TO-DO ITEM:
Make a verbatim transcription of the records, without the pictures.

ENTRIES SHOWN:
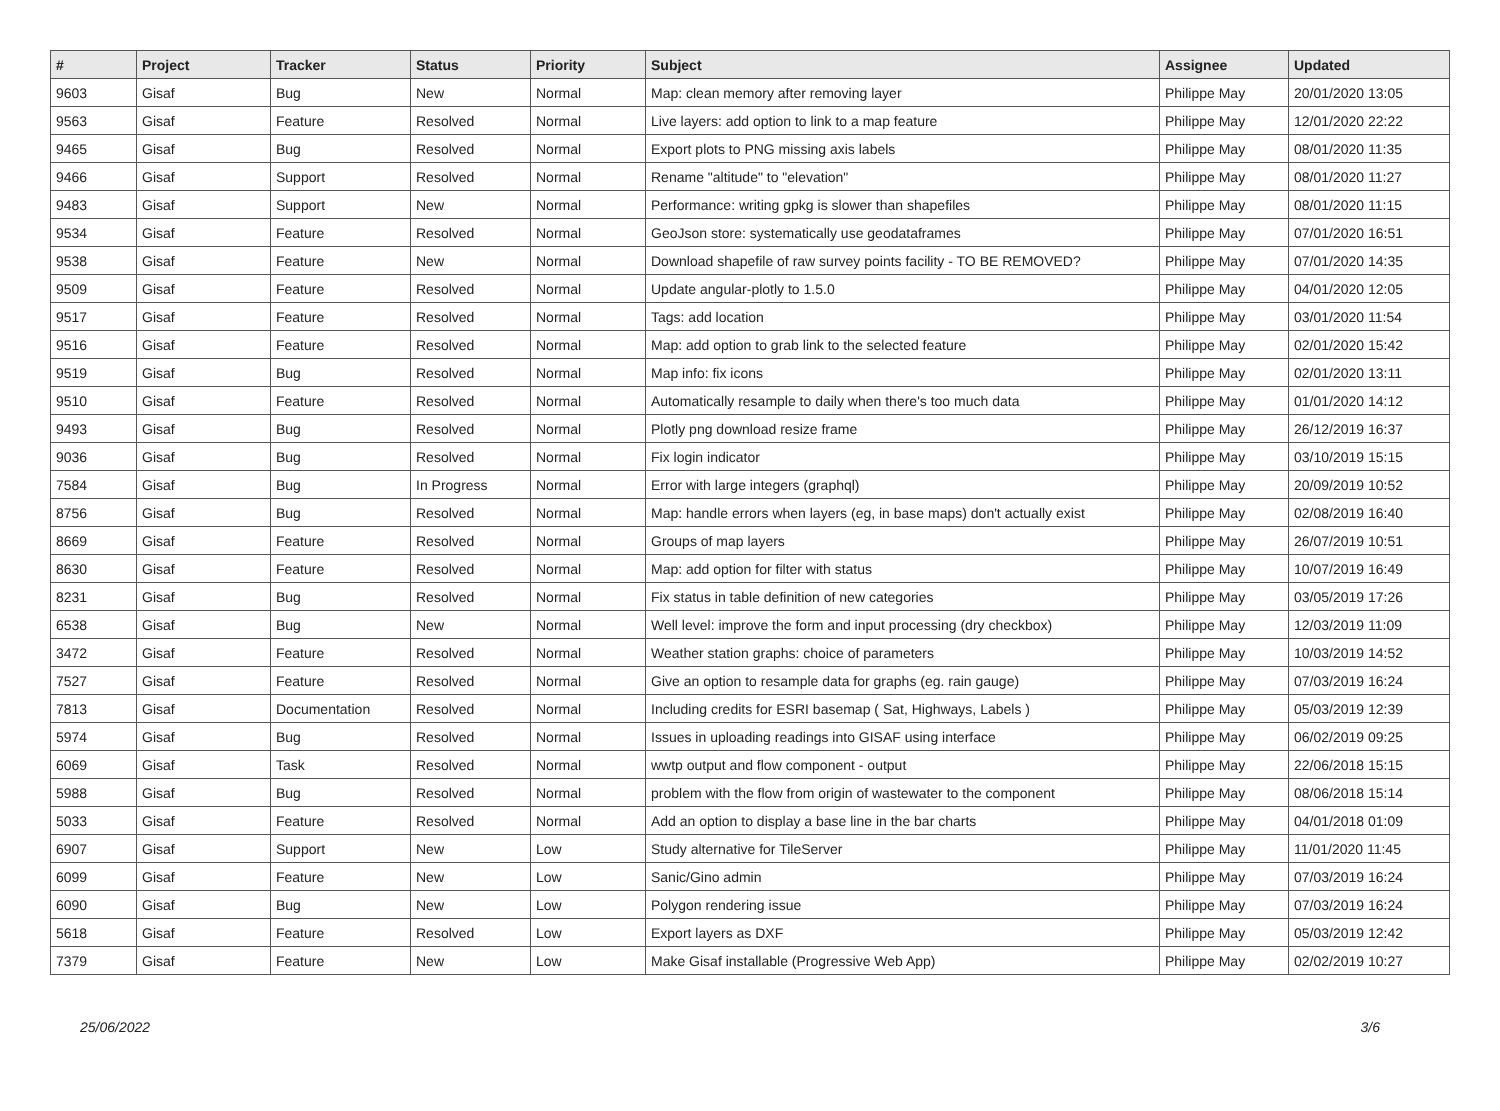| # | Project | Tracker | Status | Priority | Subject | Assignee | Updated |
| --- | --- | --- | --- | --- | --- | --- | --- |
| 9603 | Gisaf | Bug | New | Normal | Map: clean memory after removing layer | Philippe May | 20/01/2020 13:05 |
| 9563 | Gisaf | Feature | Resolved | Normal | Live layers: add option to link to a map feature | Philippe May | 12/01/2020 22:22 |
| 9465 | Gisaf | Bug | Resolved | Normal | Export plots to PNG missing axis labels | Philippe May | 08/01/2020 11:35 |
| 9466 | Gisaf | Support | Resolved | Normal | Rename "altitude" to "elevation" | Philippe May | 08/01/2020 11:27 |
| 9483 | Gisaf | Support | New | Normal | Performance: writing gpkg is slower than shapefiles | Philippe May | 08/01/2020 11:15 |
| 9534 | Gisaf | Feature | Resolved | Normal | GeoJson store: systematically use geodataframes | Philippe May | 07/01/2020 16:51 |
| 9538 | Gisaf | Feature | New | Normal | Download shapefile of raw survey points facility - TO BE REMOVED? | Philippe May | 07/01/2020 14:35 |
| 9509 | Gisaf | Feature | Resolved | Normal | Update angular-plotly to 1.5.0 | Philippe May | 04/01/2020 12:05 |
| 9517 | Gisaf | Feature | Resolved | Normal | Tags: add location | Philippe May | 03/01/2020 11:54 |
| 9516 | Gisaf | Feature | Resolved | Normal | Map: add option to grab link to the selected feature | Philippe May | 02/01/2020 15:42 |
| 9519 | Gisaf | Bug | Resolved | Normal | Map info: fix icons | Philippe May | 02/01/2020 13:11 |
| 9510 | Gisaf | Feature | Resolved | Normal | Automatically resample to daily when there's too much data | Philippe May | 01/01/2020 14:12 |
| 9493 | Gisaf | Bug | Resolved | Normal | Plotly png download resize frame | Philippe May | 26/12/2019 16:37 |
| 9036 | Gisaf | Bug | Resolved | Normal | Fix login indicator | Philippe May | 03/10/2019 15:15 |
| 7584 | Gisaf | Bug | In Progress | Normal | Error with large integers (graphql) | Philippe May | 20/09/2019 10:52 |
| 8756 | Gisaf | Bug | Resolved | Normal | Map: handle errors when layers (eg, in base maps) don't actually exist | Philippe May | 02/08/2019 16:40 |
| 8669 | Gisaf | Feature | Resolved | Normal | Groups of map layers | Philippe May | 26/07/2019 10:51 |
| 8630 | Gisaf | Feature | Resolved | Normal | Map: add option for filter with status | Philippe May | 10/07/2019 16:49 |
| 8231 | Gisaf | Bug | Resolved | Normal | Fix status in table definition of new categories | Philippe May | 03/05/2019 17:26 |
| 6538 | Gisaf | Bug | New | Normal | Well level: improve the form and input processing (dry checkbox) | Philippe May | 12/03/2019 11:09 |
| 3472 | Gisaf | Feature | Resolved | Normal | Weather station graphs: choice of parameters | Philippe May | 10/03/2019 14:52 |
| 7527 | Gisaf | Feature | Resolved | Normal | Give an option to resample data for graphs (eg. rain gauge) | Philippe May | 07/03/2019 16:24 |
| 7813 | Gisaf | Documentation | Resolved | Normal | Including credits for ESRI basemap ( Sat, Highways, Labels ) | Philippe May | 05/03/2019 12:39 |
| 5974 | Gisaf | Bug | Resolved | Normal | Issues in uploading readings into GISAF using interface | Philippe May | 06/02/2019 09:25 |
| 6069 | Gisaf | Task | Resolved | Normal | wwtp output and flow component - output | Philippe May | 22/06/2018 15:15 |
| 5988 | Gisaf | Bug | Resolved | Normal | problem with the flow from origin of wastewater to the component | Philippe May | 08/06/2018 15:14 |
| 5033 | Gisaf | Feature | Resolved | Normal | Add an option to display a base line in the bar charts | Philippe May | 04/01/2018 01:09 |
| 6907 | Gisaf | Support | New | Low | Study alternative for TileServer | Philippe May | 11/01/2020 11:45 |
| 6099 | Gisaf | Feature | New | Low | Sanic/Gino admin | Philippe May | 07/03/2019 16:24 |
| 6090 | Gisaf | Bug | New | Low | Polygon rendering issue | Philippe May | 07/03/2019 16:24 |
| 5618 | Gisaf | Feature | Resolved | Low | Export layers as DXF | Philippe May | 05/03/2019 12:42 |
| 7379 | Gisaf | Feature | New | Low | Make Gisaf installable (Progressive Web App) | Philippe May | 02/02/2019 10:27 |
25/06/2022 3/6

RESULT FOR THIS TASK:
| # | Project | Tracker | Status | Priority | Subject | Assignee | Updated |
| --- | --- | --- | --- | --- | --- | --- | --- |
| 9603 | Gisaf | Bug | New | Normal | Map: clean memory after removing layer | Philippe May | 20/01/2020 13:05 |
| 9563 | Gisaf | Feature | Resolved | Normal | Live layers: add option to link to a map feature | Philippe May | 12/01/2020 22:22 |
| 9465 | Gisaf | Bug | Resolved | Normal | Export plots to PNG missing axis labels | Philippe May | 08/01/2020 11:35 |
| 9466 | Gisaf | Support | Resolved | Normal | Rename "altitude" to "elevation" | Philippe May | 08/01/2020 11:27 |
| 9483 | Gisaf | Support | New | Normal | Performance: writing gpkg is slower than shapefiles | Philippe May | 08/01/2020 11:15 |
| 9534 | Gisaf | Feature | Resolved | Normal | GeoJson store: systematically use geodataframes | Philippe May | 07/01/2020 16:51 |
| 9538 | Gisaf | Feature | New | Normal | Download shapefile of raw survey points facility - TO BE REMOVED? | Philippe May | 07/01/2020 14:35 |
| 9509 | Gisaf | Feature | Resolved | Normal | Update angular-plotly to 1.5.0 | Philippe May | 04/01/2020 12:05 |
| 9517 | Gisaf | Feature | Resolved | Normal | Tags: add location | Philippe May | 03/01/2020 11:54 |
| 9516 | Gisaf | Feature | Resolved | Normal | Map: add option to grab link to the selected feature | Philippe May | 02/01/2020 15:42 |
| 9519 | Gisaf | Bug | Resolved | Normal | Map info: fix icons | Philippe May | 02/01/2020 13:11 |
| 9510 | Gisaf | Feature | Resolved | Normal | Automatically resample to daily when there's too much data | Philippe May | 01/01/2020 14:12 |
| 9493 | Gisaf | Bug | Resolved | Normal | Plotly png download resize frame | Philippe May | 26/12/2019 16:37 |
| 9036 | Gisaf | Bug | Resolved | Normal | Fix login indicator | Philippe May | 03/10/2019 15:15 |
| 7584 | Gisaf | Bug | In Progress | Normal | Error with large integers (graphql) | Philippe May | 20/09/2019 10:52 |
| 8756 | Gisaf | Bug | Resolved | Normal | Map: handle errors when layers (eg, in base maps) don't actually exist | Philippe May | 02/08/2019 16:40 |
| 8669 | Gisaf | Feature | Resolved | Normal | Groups of map layers | Philippe May | 26/07/2019 10:51 |
| 8630 | Gisaf | Feature | Resolved | Normal | Map: add option for filter with status | Philippe May | 10/07/2019 16:49 |
| 8231 | Gisaf | Bug | Resolved | Normal | Fix status in table definition of new categories | Philippe May | 03/05/2019 17:26 |
| 6538 | Gisaf | Bug | New | Normal | Well level: improve the form and input processing (dry checkbox) | Philippe May | 12/03/2019 11:09 |
| 3472 | Gisaf | Feature | Resolved | Normal | Weather station graphs: choice of parameters | Philippe May | 10/03/2019 14:52 |
| 7527 | Gisaf | Feature | Resolved | Normal | Give an option to resample data for graphs (eg. rain gauge) | Philippe May | 07/03/2019 16:24 |
| 7813 | Gisaf | Documentation | Resolved | Normal | Including credits for ESRI basemap ( Sat, Highways, Labels ) | Philippe May | 05/03/2019 12:39 |
| 5974 | Gisaf | Bug | Resolved | Normal | Issues in uploading readings into GISAF using interface | Philippe May | 06/02/2019 09:25 |
| 6069 | Gisaf | Task | Resolved | Normal | wwtp output and flow component - output | Philippe May | 22/06/2018 15:15 |
| 5988 | Gisaf | Bug | Resolved | Normal | problem with the flow from origin of wastewater to the component | Philippe May | 08/06/2018 15:14 |
| 5033 | Gisaf | Feature | Resolved | Normal | Add an option to display a base line in the bar charts | Philippe May | 04/01/2018 01:09 |
| 6907 | Gisaf | Support | New | Low | Study alternative for TileServer | Philippe May | 11/01/2020 11:45 |
| 6099 | Gisaf | Feature | New | Low | Sanic/Gino admin | Philippe May | 07/03/2019 16:24 |
| 6090 | Gisaf | Bug | New | Low | Polygon rendering issue | Philippe May | 07/03/2019 16:24 |
| 5618 | Gisaf | Feature | Resolved | Low | Export layers as DXF | Philippe May | 05/03/2019 12:42 |
| 7379 | Gisaf | Feature | New | Low | Make Gisaf installable (Progressive Web App) | Philippe May | 02/02/2019 10:27 |
25/06/2022 3/6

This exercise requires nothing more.